2.7. Resource processing
Depending on the resource type, a resource will be "processed" prior to being used or it is used in it's raw / original form. A typical (and currently the only) processor is the CSS processor.
2.7.1. CSS processor
The main purpose of the CSS processor is to identify URI reference locations and convert them to unblu resource URIs. Unblu server features two kinds of CSS processors:
- Full CSS parser based
- "simple" regex based
The Full CSS parser based is used, when resource history is turned on. Basically it simulates a CSS parser as present in browsers and filters the CSS. The full CSS parser thus not only scans for URIs, in addition it also drops unknown / unsafe / problematic CSS rules.
The "simple" regex based css processor only scans for URIs and verifies / replaces them.

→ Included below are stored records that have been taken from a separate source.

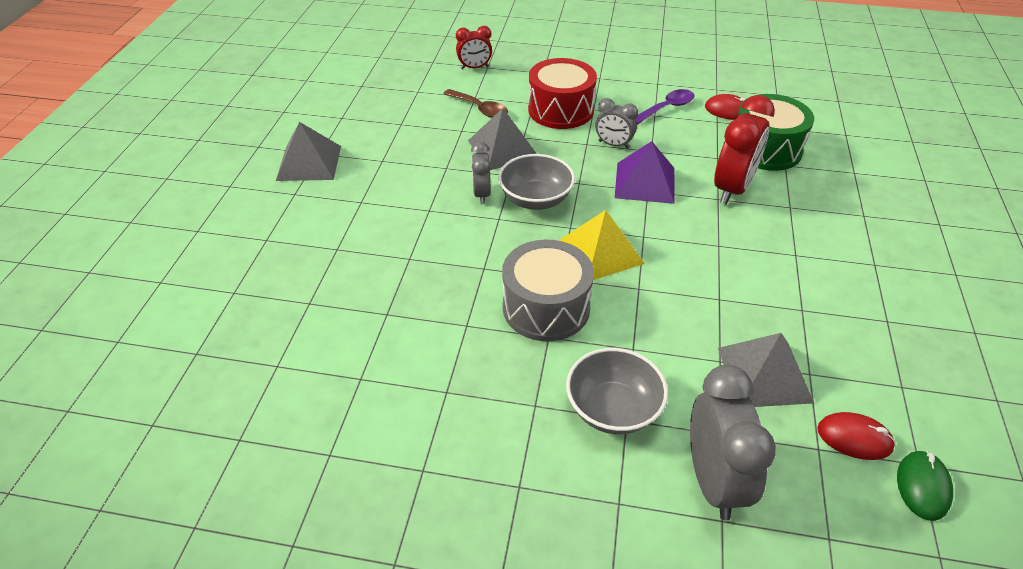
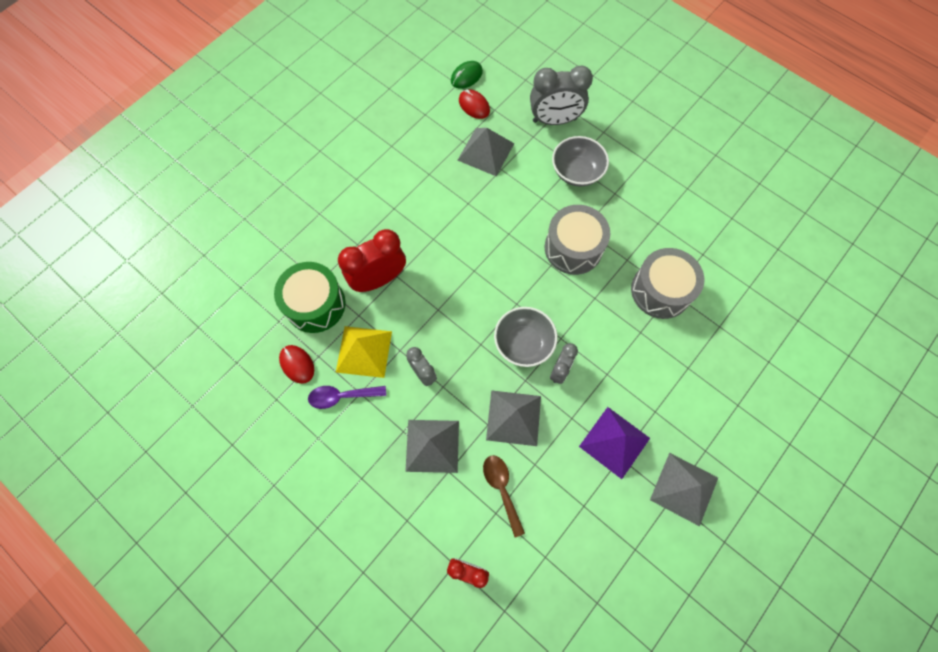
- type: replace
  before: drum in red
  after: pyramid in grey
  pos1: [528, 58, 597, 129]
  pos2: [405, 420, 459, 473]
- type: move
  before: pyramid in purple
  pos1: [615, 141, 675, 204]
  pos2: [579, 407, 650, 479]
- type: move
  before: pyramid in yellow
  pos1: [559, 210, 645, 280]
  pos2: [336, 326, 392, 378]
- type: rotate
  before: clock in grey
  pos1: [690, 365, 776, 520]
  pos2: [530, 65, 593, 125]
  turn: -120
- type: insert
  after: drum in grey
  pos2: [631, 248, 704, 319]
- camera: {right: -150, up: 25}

2.7.2. Dependency Processing
Resources can have incoming (inbound) or outgoing (outbound) references. A CSS resource for example can have outbound references to background images. On the other hand it can have inbound references to html files or other CSS resources.
The following illustration shows an example dependency tree. Any arrow going away is an outbound reference, whereas an arrow going "in" is an inbound one.
These references have an impact once a resource changes. Resources can have the following states:
PENDING(a resource with a certain uri has been seen e.g. in a visual but is not present in the resource store. It is expected to arrive on the unblu server later on)
REQUESTING(a resource is supposed to be arrived on the server but didn't arrive so far. It is being requested from the unblu client again)
REQUESTED(a missing resource has been requested)
INVALID(a missing resource is invalid - e.g. not available 404 or similar)
MATERIALIZED(a resource' content has arrived but may need processing)
DELIVERABLE) (a resource' content has arrived and has been processed. It is ready for delivery)
If a resource changes its state, e.g. from
DELIVERABLE, it typically includes changes in its data (that is, the contained blob has changed). If the blob changes, the URIs in Visuals and possible depending resources like CSS files need to be updated. Thus, a status update always leads to a cascade of resource updates which, in the simplest case, means there is nothing to do (no dependencies) or, e.g. in the above illustration, if a picture changes, it can lead to reprocessing of the imported.css, default.css as well as the part of the visual where the default.css was included into html.